Es ist so weit: Die Hotels sind wieder geöffnet, der Reisende findet Herberge, der Rastlose Unterschlupf, der Einsame die Melancholie, der Hungrige das Grauen des Frühstücksbuffets. Ich halte es mit dem Schriftsteller John Irving, der in seinen wundersamen Romanen nicht nur seiner Zuneigung für Bären, aber auch seiner Leidenschaft für sonderbare Gaststätten ein Denkmal schuf. Ich liebe diese besonderen Plätze auf der Welt und auch die Figuren, die sie bevölkern, denn das Hotel an sich ist ein ewig eigenartiger Ort: Ein Haus bewohnt von Fremden, in jedem Zimmer ein gepackter Koffer, hinter jeder Tür ein unsichtbares Schicksal, nur wenn man sich im Aufzug drängt, rühren die Welten einen Augenblick aneinander.

Bald kann man sie wieder beobachten, die Archetypen von Gästen, die durch Lobbys eilen, hinter falschen Topfpflanzen am Gang stehen, an der Rezeption das Glück der Beschwerde genießen, im Bademantel an überraschenden Stellen wie Flaschengeister aus dem Boden steigen. Die Lauten nehmen sich nicht nur Zimmer, aber auch den ganzen Raum. Für die Leisen allerdings habe ich eine Schwäche, jene, die in großen Stühlen, Büchern und Whiskygläsern versinken, mit Gepäck in geheimnisvoller Form anreisen, zur Tür oder auf die Uhr sehen, als würden sie warten, ohne zu wissen, worauf, bloß, dass es dabei um alles geht, träfe es nur ein.

Ich bin viel unterwegs auf der Welt, kenne die dörflichen Lesereisenpensionen, die für die Dichter die ältlichen Betten aufschütteln, oder die Unterkünfte afrikanischer Moloche mit ihren fensterlosen, heißen Räumen, in denen es nur leise wird, wenn der Strom ausfällt und die kollabierten Aggregate für ein paar Minuten schweigen, bevor der Lärm der kriselnden Röhrenfernseher wieder anhebt. Manches Mal bin ich beruflich in Grandhotels untergebracht, in denen einem abends selbst die Bettdecke von professioneller Hand zurückgeschlagen wird und deren Mitarbeiter stets erstaunt sind, wenn man wie ich in einem winzigen, schmutzigen Auto ankommt, das sie mit Höflichkeit befremdet zwischen den Luxuslimousinen parken.

Als ich vor ein paar Jahren als Jurorin eines Photographiepreises eingeladen war, kam es vor, dass ich am Morgen in der gerade noch halbkühlen 4-Sterne-Sauna des Schlosses einer Maus begegnete.
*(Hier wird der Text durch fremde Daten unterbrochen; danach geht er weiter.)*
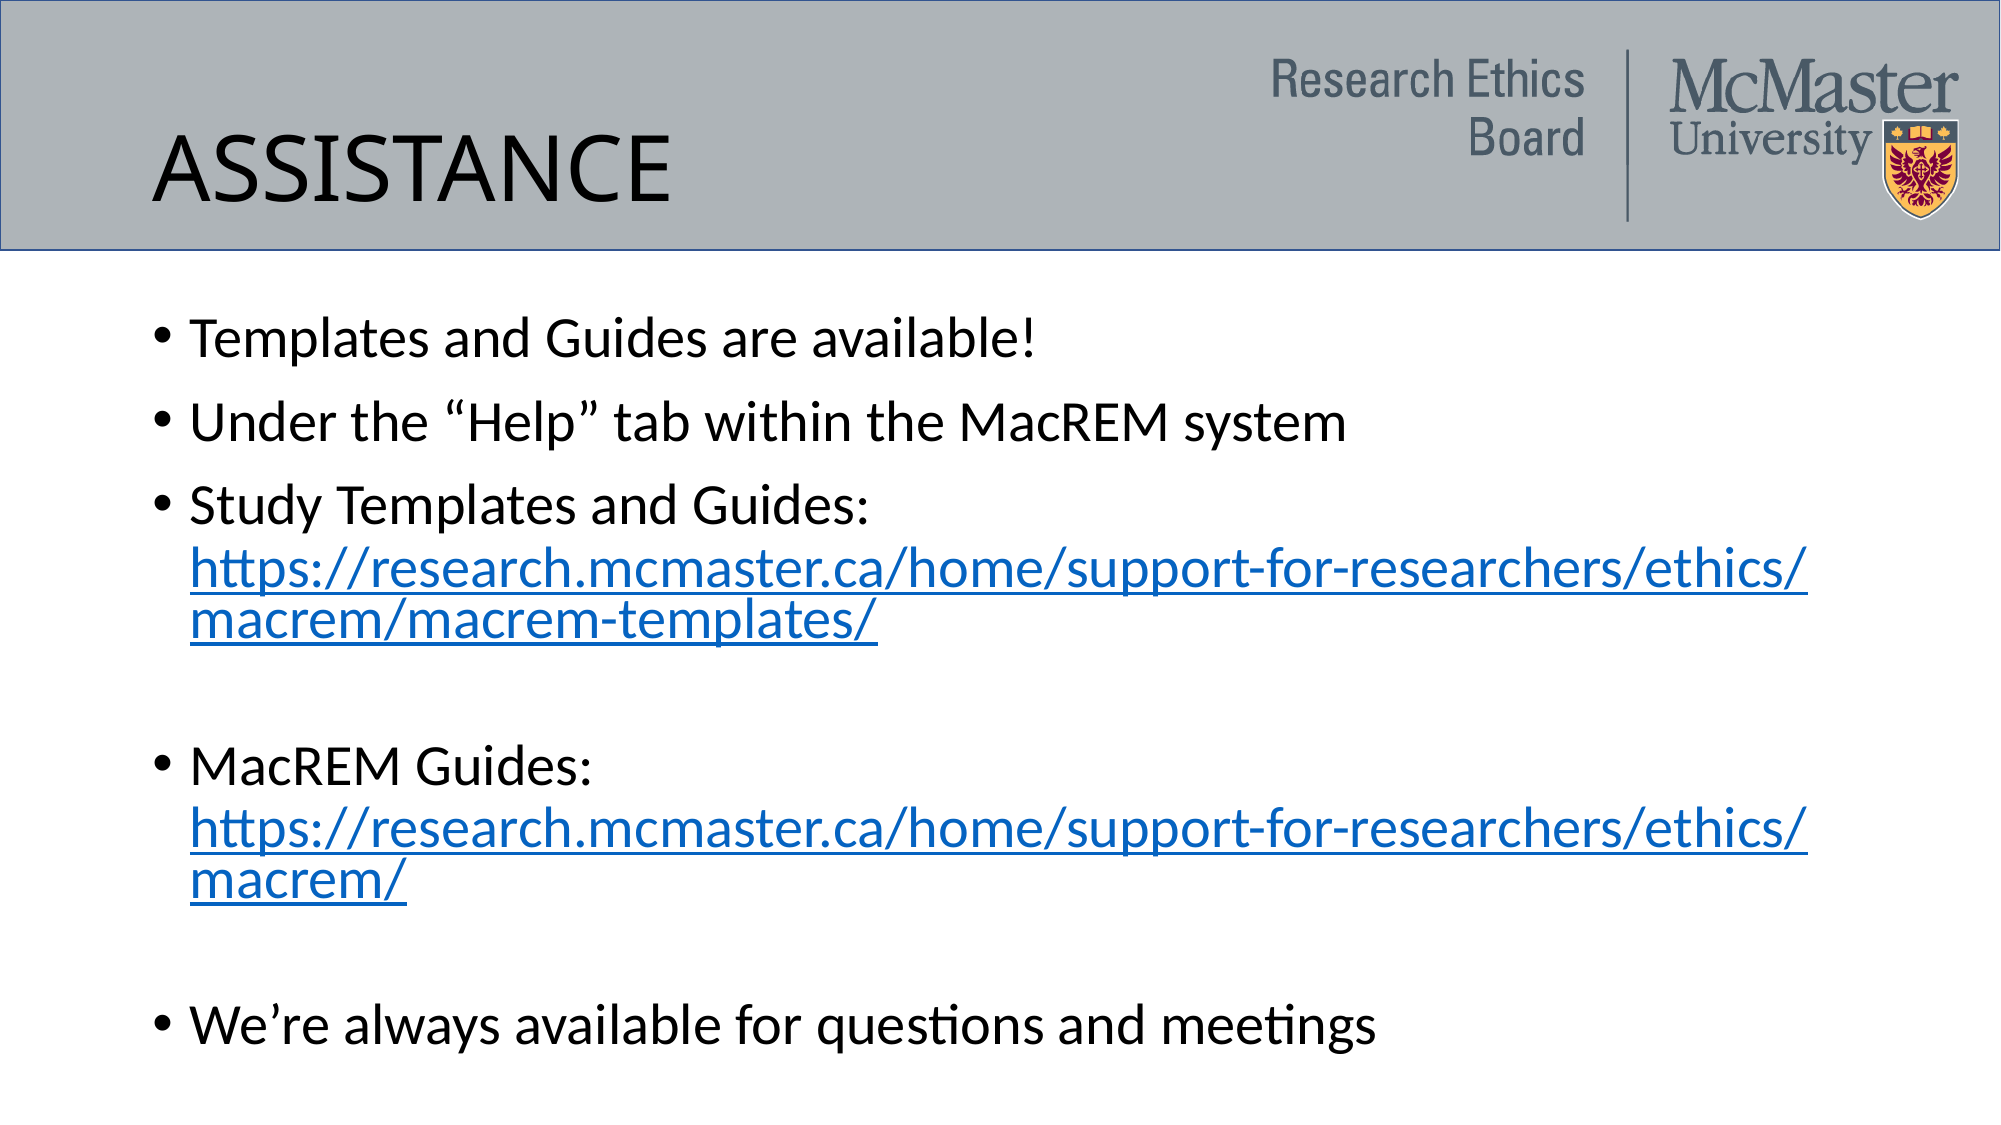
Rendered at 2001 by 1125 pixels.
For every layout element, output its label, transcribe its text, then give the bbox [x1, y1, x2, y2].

Ich hielt meinen Bademantel fest, stolperte im Wellnessschuh, war mit der hölzernen Schöpfkelle hinter dem Tier her, trieb es mit meiner Begleitung gemeinsam in ein Eck. Da ist eine Maus in Ihrer Sauna, erklärte ich der Dame an der Rezeption, fügte freudestrahlend hinzu, dass ich sie gefangen hätte, und streckte der Entsetzten den Saunakübel entgegen. Das Mäuschen ließ ich im Garten frei, die Rezeptionistin verneinte meine Frage, ob man im Pool mit Fischottern schwimmen könnte und mich im Dampfbad ein Papagei erwarten würde, und als ich das Hotel verließ, war ich selbst schon zum seltsamen Gast geworden, und alle wussten: Die Frau mit der Maus reist ab.